The task:
The records that follow must be repeated exactly, minus the images.

Given data:

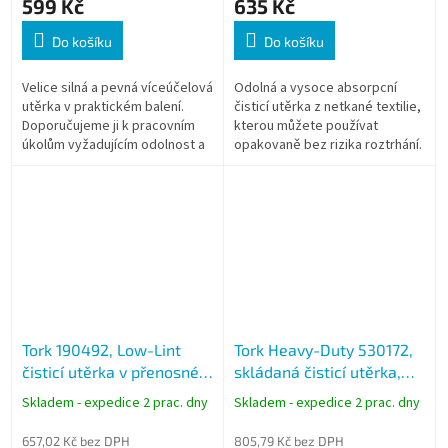
599 Kč
635 Kč
Do košíku
Do košíku
Velice silná a pevná víceúčelová
Odolná a vysoce absorpcní
utěrka v praktickém balení.
čisticí utěrka z netkané textilie,
Doporučujeme ji k pracovním
kterou můžete používat
úkolům vyžadujícím odolnost a
opakovaně bez rizika roztrhání.
savost utěrky a k úkolům, které
mají vysoké nároky na...
Tork 190492, Low-Lint
Tork Heavy-Duty 530172,
čisticí utěrka v přenosném
skládaná čisticí utěrka,
kbelíku, 200 útržků, W10
W7
Skladem - expedice 2 prac. dny
Skladem - expedice 2 prac. dny
657,02 Kč bez DPH
805,79 Kč bez DPH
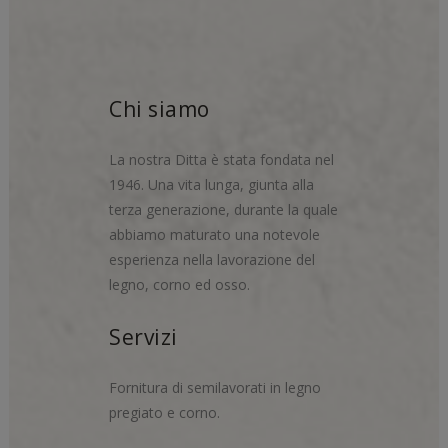
Chi siamo
La nostra Ditta è stata fondata nel
1946. Una vita lunga, giunta alla
terza generazione, durante la quale
abbiamo maturato una notevole
esperienza nella lavorazione del
legno, corno ed osso.
Servizi
Fornitura di semilavorati in legno
pregiato e corno.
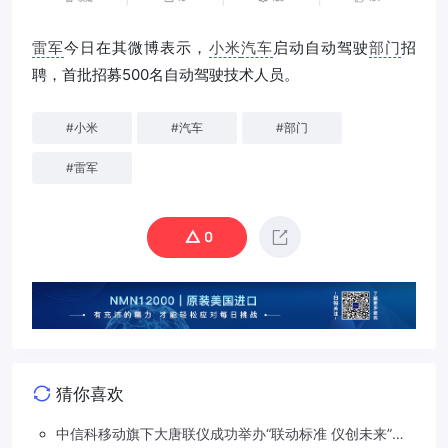
雷军
今日在其微博表示，
小米
汽车
启动自动驾驶
部门
招
聘，首批招募500名自动驾驶技术人员。
#
小米
#
汽车
#
部门
#
雷军
0
猜你喜欢
中信科移动旗下大唐联仪成功举办“联动标准 仪创未来”车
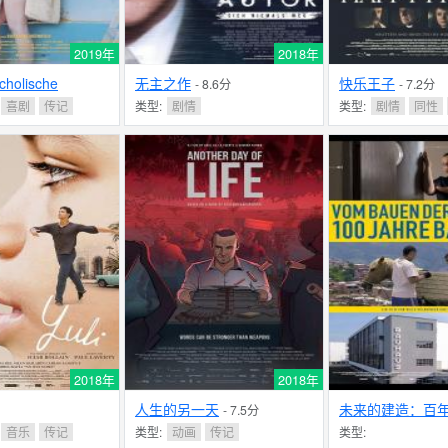
2019年
2018年
cholische
无主之作
快乐王子
- 8.6分
- 7.2分
喜剧
传记
类型:
剧情
类型:
剧情
同性
2018年
2018年
人生的另一天
未来的建造：百
- 7.5分
音乐
传记
类型:
动画
传记
类型:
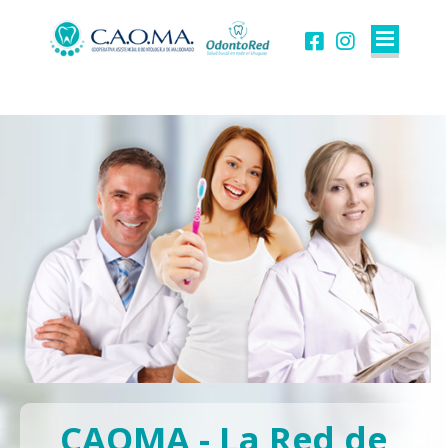
CAOMA - La Red de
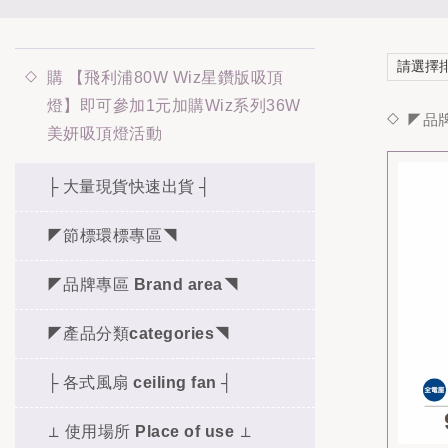
購 【飛利浦80W Wiz星鑽版吸頂
燈】即可參加1元加購Wiz系列36W
◤品牌
美妍吸頂燈活動
├ 大量現貨快速出貨 ┤
◤節標環標專區◥
◤品牌專區 Brand area◥
◤產品分類categories◥
├ 各式風扇 ceiling fan ┤
⊥ 使用場所 Place of use ⊥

Response area:
599 Kč
635 Kč
Do košíku
Do košíku
Velice silná a pevná víceúčelová
Odolná a vysoce absorpcní
utěrka v praktickém balení.
čisticí utěrka z netkané textilie,
Doporučujeme ji k pracovním
kterou můžete používat
úkolům vyžadujícím odolnost a
opakovaně bez rizika roztrhání.
savost utěrky a k úkolům, které
mají vysoké nároky na...
Tork 190492, Low-Lint
Tork Heavy-Duty 530172,
čisticí utěrka v přenosném
skládaná čisticí utěrka,
kbelíku, 200 útržků, W10
W7
Skladem - expedice 2 prac. dny
Skladem - expedice 2 prac. dny
657,02 Kč bez DPH
805,79 Kč bez DPH
Chi siamo
La nostra Ditta è stata fondata nel
1946. Una vita lunga, giunta alla
terza generazione, durante la quale
abbiamo maturato una notevole
esperienza nella lavorazione del
legno, corno ed osso.
Servizi
Fornitura di semilavorati in legno
pregiato e corno.
雷军
今日在其微博表示，
小米
汽车
启动自动驾驶
部门
招
聘，首批招募500名自动驾驶技术人员。
#
小米
#
汽车
#
部门
#
雷军
0
猜你喜欢
中信科移动旗下大唐联仪成功举办“联动标准 仪创未来”车
2019年
2018年
cholische
无主之作
快乐王子
- 8.6分
- 7.2分
喜剧
传记
类型:
剧情
类型:
剧情
同性
2018年
2018年
人生的另一天
未来的建造：百
- 7.5分
音乐
传记
类型:
动画
传记
类型:
CAOMA - La Red de
購 【飛利浦80W Wiz星鑽版吸頂
燈】即可參加1元加購Wiz系列36W
◤品牌
美妍吸頂燈活動
├ 大量現貨快速出貨 ┤
◤節標環標專區◥
◤品牌專區 Brand area◥
◤產品分類categories◥
├ 各式風扇 ceiling fan ┤
⊥ 使用場所 Place of use ⊥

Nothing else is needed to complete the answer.